Olympiasieger, Weltmeister und Europameister trafen sich gestern im Hotel Lindner. Mit dabei waren der ehemalige Turner und heutige Politiker Eberhard Gienger , Radfahrer Mario Kummer, Leichtathletin Ulrike Nasse-Meyfarth , die Leichtathleten Werner von Moltke und Klaus Wolfermann , Tischtennis-Ass Timo Boll , der ehemalige Trainer der Deutschen Handball-Nationalmannschaft Heiner Brand , Fechterin Cornelia Hanisch und Gewichtheber Matthias Steiner . Sie alle haben eines gemeinsam: Sie werben für Organspende. Und waren natürlich goldrichtig bei der Verleihung des Helmut-Werner-Preises der von der Kinderhilfe Organtransplantation (KiO) an Menschen vergeben wird, die sich in besonderem Maße um die Belange von Kindern und Jugendlichen vor oder nach einer Transplantation verdient gemacht haben. Der Preis wird seit 2005 jährlich vergeben und ist nach dem ehemaligen Mercedes-Chef benannt, der 2004 an den Folgen eines Leberversagens starb.

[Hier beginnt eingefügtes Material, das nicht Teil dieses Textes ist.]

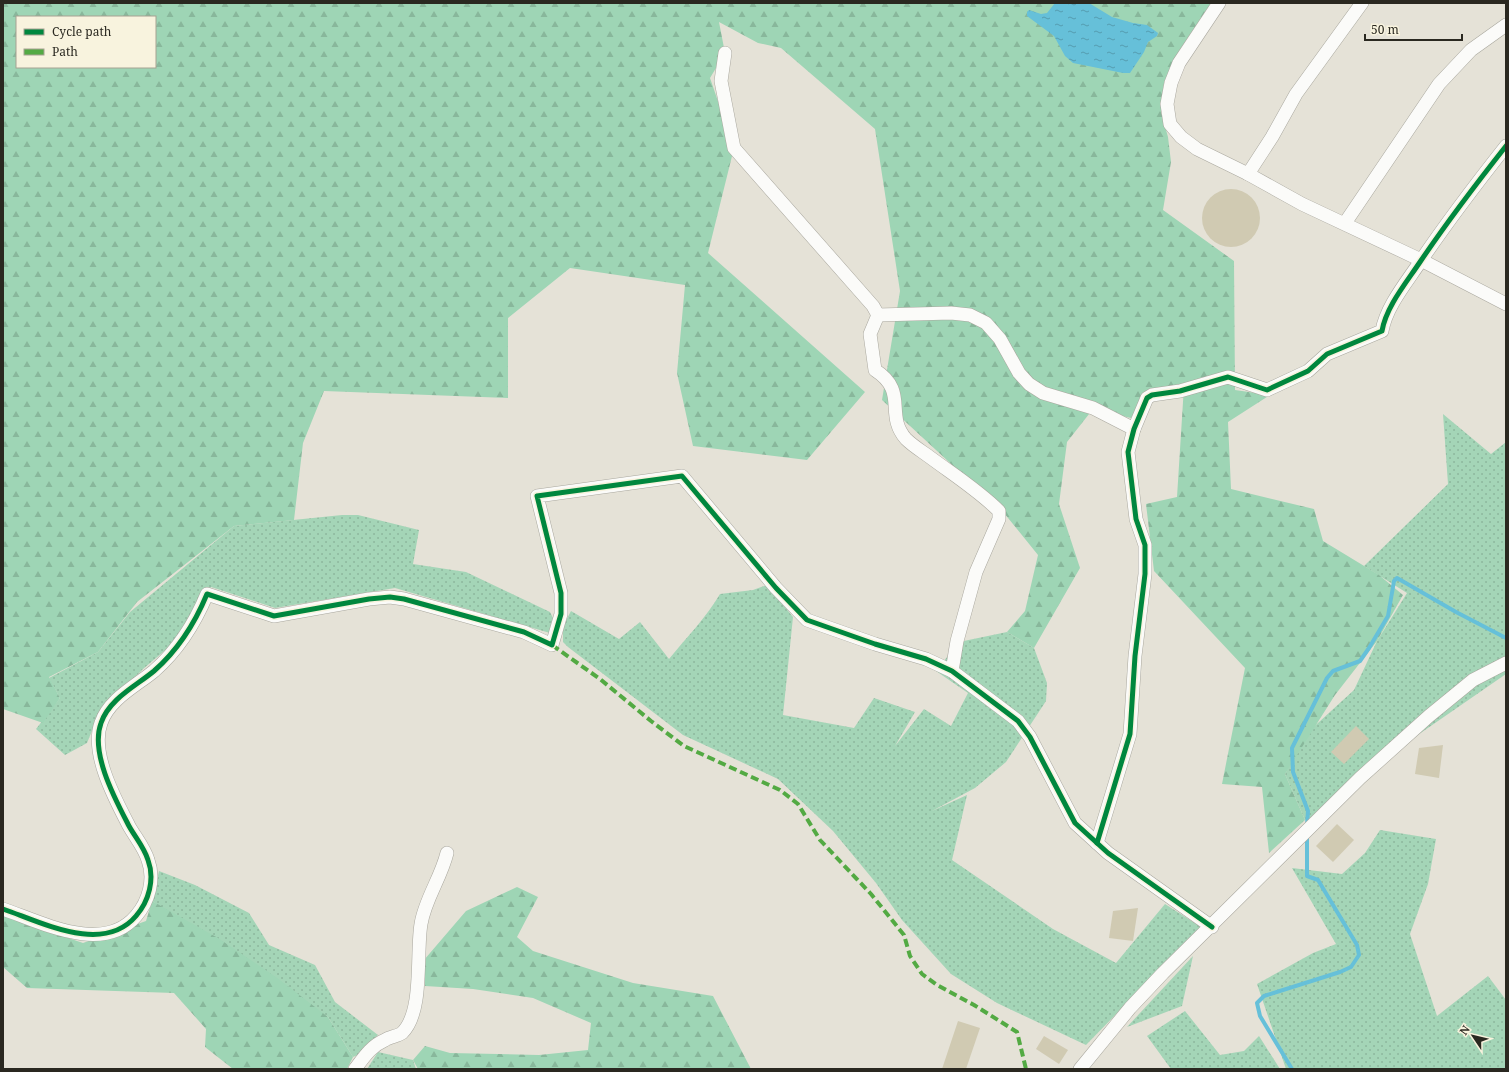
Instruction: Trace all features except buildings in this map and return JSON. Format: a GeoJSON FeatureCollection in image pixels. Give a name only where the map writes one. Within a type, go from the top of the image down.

Organspende ist ein wichtiges Thema. „Es ist aber nicht so traurig, wie es scheint“, findet der ehemalige Gewichtheber Matthias Steiner. Seit drei Jahren engagiert er sich für die Organspenden, weil sie Chance und Hoffnung zugleich sei auf ein Weiterleben. „Die Operation ist das eine, das andere ist aber das Drumherum, das Familien oft in eine existenzielle Krise stürzt.“

In diesem Jahr ging der mit 5 000 Euro dotierte Preis an den Heidelberger Transplantationsmediziner Professor Dr. Burkhard Tönshoff . „Damit würdigen wir seine Verdienste für organkranke Kinder und Jugendliche“, so Moderator Johannes B. Kerner .

Ergreifend war die Rede von Franziska Liebhardt . Sie erhielt die Diagnose, dass sie an einer systemischen Autoimmunerkrankung leide und brauchte eine neue Lunge sowie eine neue Niere. „Ich habe mich damals entschieden, um mein Leben zu kämpfen und bin heute froh, dass ich es gemacht habe“, erzählt die Frau, die ein großes Ziel hat: Die Kugelstoßerin will in Rio bei den Paralympics eine Medaille gewinnen. Vizeweltmeisterin wurde sie 2015. Es ist still, als sie ihre Geschichte erzählt und die Bilder der Krankheit auf zwei großen Leinwänden zeigt. „Immer wenn ich höre, es geht nicht, denke ich: Jetzt erst recht.“ Der Sport half ihr, sich nicht aufzugeben.